When drawing a comparison to Western ideas of free media, it could be argued that Nationalist China harboured a thriving press- indubitably so when compared to the ensuing CCP rule. During the War-Lord period, censorship or persecution of authors or newspapers was effectively checked by the regime’s own flaws: with escape routes being found in the self-proclaimed ‘independent provinces’ under the patronage of influential governors or ‘Warlords’. Cosmopolitanism was also at its highest in the Nationalist era, thanks to the strong influx of foreign nationals made possible by numerous territorial concessions.
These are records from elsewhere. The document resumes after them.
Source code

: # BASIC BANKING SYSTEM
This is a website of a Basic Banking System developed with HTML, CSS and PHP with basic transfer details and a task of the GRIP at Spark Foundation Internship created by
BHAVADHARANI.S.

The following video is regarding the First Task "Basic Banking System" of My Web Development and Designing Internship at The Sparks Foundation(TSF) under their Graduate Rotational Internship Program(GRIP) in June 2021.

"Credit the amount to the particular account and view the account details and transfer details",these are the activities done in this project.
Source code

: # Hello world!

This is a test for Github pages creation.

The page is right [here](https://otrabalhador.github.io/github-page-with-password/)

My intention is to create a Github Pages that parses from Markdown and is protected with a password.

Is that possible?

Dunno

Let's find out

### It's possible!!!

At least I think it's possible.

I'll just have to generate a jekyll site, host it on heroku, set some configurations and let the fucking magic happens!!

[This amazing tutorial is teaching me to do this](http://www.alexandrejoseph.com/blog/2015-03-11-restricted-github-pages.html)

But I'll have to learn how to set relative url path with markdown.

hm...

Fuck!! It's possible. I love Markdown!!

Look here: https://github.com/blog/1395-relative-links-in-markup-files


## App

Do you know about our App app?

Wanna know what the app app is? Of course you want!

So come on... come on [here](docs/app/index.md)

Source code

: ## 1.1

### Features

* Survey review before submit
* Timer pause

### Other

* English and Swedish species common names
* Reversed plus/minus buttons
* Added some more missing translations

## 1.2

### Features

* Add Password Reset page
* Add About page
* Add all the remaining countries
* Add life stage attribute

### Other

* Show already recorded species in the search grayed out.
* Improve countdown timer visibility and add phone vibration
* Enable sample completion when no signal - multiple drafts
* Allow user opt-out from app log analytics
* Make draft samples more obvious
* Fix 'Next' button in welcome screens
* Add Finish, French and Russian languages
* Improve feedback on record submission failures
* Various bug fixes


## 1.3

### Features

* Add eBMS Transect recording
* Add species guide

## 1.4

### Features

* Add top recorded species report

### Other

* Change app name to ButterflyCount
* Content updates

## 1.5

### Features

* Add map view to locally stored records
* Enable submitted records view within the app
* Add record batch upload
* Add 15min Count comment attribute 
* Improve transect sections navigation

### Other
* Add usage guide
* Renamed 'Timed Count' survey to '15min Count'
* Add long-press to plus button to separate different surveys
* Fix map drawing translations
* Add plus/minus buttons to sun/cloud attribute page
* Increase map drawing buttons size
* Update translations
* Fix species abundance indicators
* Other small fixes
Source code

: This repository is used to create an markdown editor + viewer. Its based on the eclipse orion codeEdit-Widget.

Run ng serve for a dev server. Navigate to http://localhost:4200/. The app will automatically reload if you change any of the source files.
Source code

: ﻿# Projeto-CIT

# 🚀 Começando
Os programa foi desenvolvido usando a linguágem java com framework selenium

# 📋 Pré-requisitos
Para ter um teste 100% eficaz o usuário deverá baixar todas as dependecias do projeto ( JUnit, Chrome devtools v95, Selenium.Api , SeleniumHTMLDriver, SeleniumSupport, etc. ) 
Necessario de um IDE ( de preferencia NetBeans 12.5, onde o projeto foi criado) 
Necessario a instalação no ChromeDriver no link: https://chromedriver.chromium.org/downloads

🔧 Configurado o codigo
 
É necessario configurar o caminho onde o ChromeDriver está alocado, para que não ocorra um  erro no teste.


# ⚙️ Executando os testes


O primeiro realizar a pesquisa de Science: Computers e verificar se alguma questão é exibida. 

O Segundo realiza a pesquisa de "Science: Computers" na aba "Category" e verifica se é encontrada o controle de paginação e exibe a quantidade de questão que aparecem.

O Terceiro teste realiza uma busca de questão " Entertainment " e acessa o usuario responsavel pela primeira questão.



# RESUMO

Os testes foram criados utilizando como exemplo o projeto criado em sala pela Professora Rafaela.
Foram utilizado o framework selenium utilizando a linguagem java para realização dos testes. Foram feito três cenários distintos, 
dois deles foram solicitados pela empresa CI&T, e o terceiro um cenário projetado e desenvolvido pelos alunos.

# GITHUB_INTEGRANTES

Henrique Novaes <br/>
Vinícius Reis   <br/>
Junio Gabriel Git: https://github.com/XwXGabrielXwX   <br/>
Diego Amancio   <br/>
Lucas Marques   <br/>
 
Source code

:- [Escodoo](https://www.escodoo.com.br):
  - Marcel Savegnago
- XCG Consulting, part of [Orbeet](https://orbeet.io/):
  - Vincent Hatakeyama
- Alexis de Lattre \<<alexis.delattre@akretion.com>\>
Hundreds of multilingual newspapers circulated in China in a variety of languages, including Tibetan and Arabic- such practices being later outlawed and harshly condemned under Communist rule. Borders were also opened from the inside and for the first time a large and regular flow of Chinese students studied abroad, further adding to China’s then thriving blend of ideologies, political views, cultures and customs.
I refer now once again to the Historical Chisel to ask, should the Kuomintang’s shortcomings therefore be seen in a different light? Should the previously unforgivable, in light of current opinions, be largely forgiven? Can the historical statue be re-cast? For if the initially tumultuous division of China into modern-day ‘warring states’ followed by a ruthless autocratic regime, in spite of all its flaws, should indeed have for the first time in Chinese history harboured promising seeds of liberal thought and democratic reform, then perhaps the KMT should be regarded as a ‘justified experiment’, which could potentially have laid the foundations for a China more along the lines of Sun Yat-sen’s ideals. It is no longer absurd to think, that as those liberal elements of Nationalist China and its press do become more widely recognised, they may be perceived in future years as a precedent to Chinese political liberalisation. We can only speculate as to how historical viewpoints will evolve, but let us not rule out the possibility that the Kuo Min Tang era may one day be perceived as a precursor to something altogether more positive than ‘just’ revolution.